*** Opening of Data ***

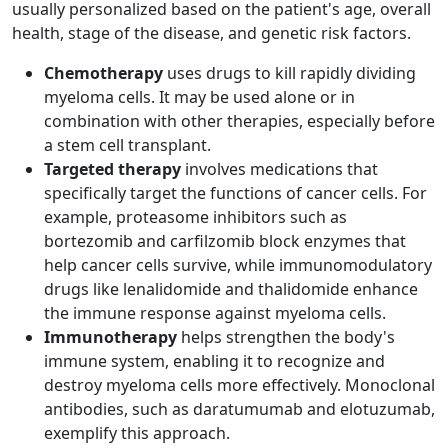
usually personalized based on the patient's age, overall
health, stage of the disease, and genetic risk factors.
Chemotherapy
uses drugs to kill rapidly dividing
myeloma cells. It may be used alone or in
combination with other therapies, especially before
a stem cell transplant.
Targeted therapy
involves medications that
specifically target the functions of cancer cells. For
example, proteasome inhibitors such as
bortezomib and carfilzomib block enzymes that
help cancer cells survive, while immunomodulatory
drugs like lenalidomide and thalidomide enhance
the immune response against myeloma cells.
Immunotherapy
helps strengthen the body's
immune system, enabling it to recognize and
destroy myeloma cells more effectively. Monoclonal
antibodies, such as daratumumab and elotuzumab,
exemplify this approach.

*** Close of Data ***

*Exercise*: Which lines above run from the one containing "Chemotherapy" down to the one containing "Immunotherapy"? Repeat exactly those, both ends included, and nothing else.

*Output of the exercise*:
Chemotherapy
uses drugs to kill rapidly dividing
myeloma cells. It may be used alone or in
combination with other therapies, especially before
a stem cell transplant.
Targeted therapy
involves medications that
specifically target the functions of cancer cells. For
example, proteasome inhibitors such as
bortezomib and carfilzomib block enzymes that
help cancer cells survive, while immunomodulatory
drugs like lenalidomide and thalidomide enhance
the immune response against myeloma cells.
Immunotherapy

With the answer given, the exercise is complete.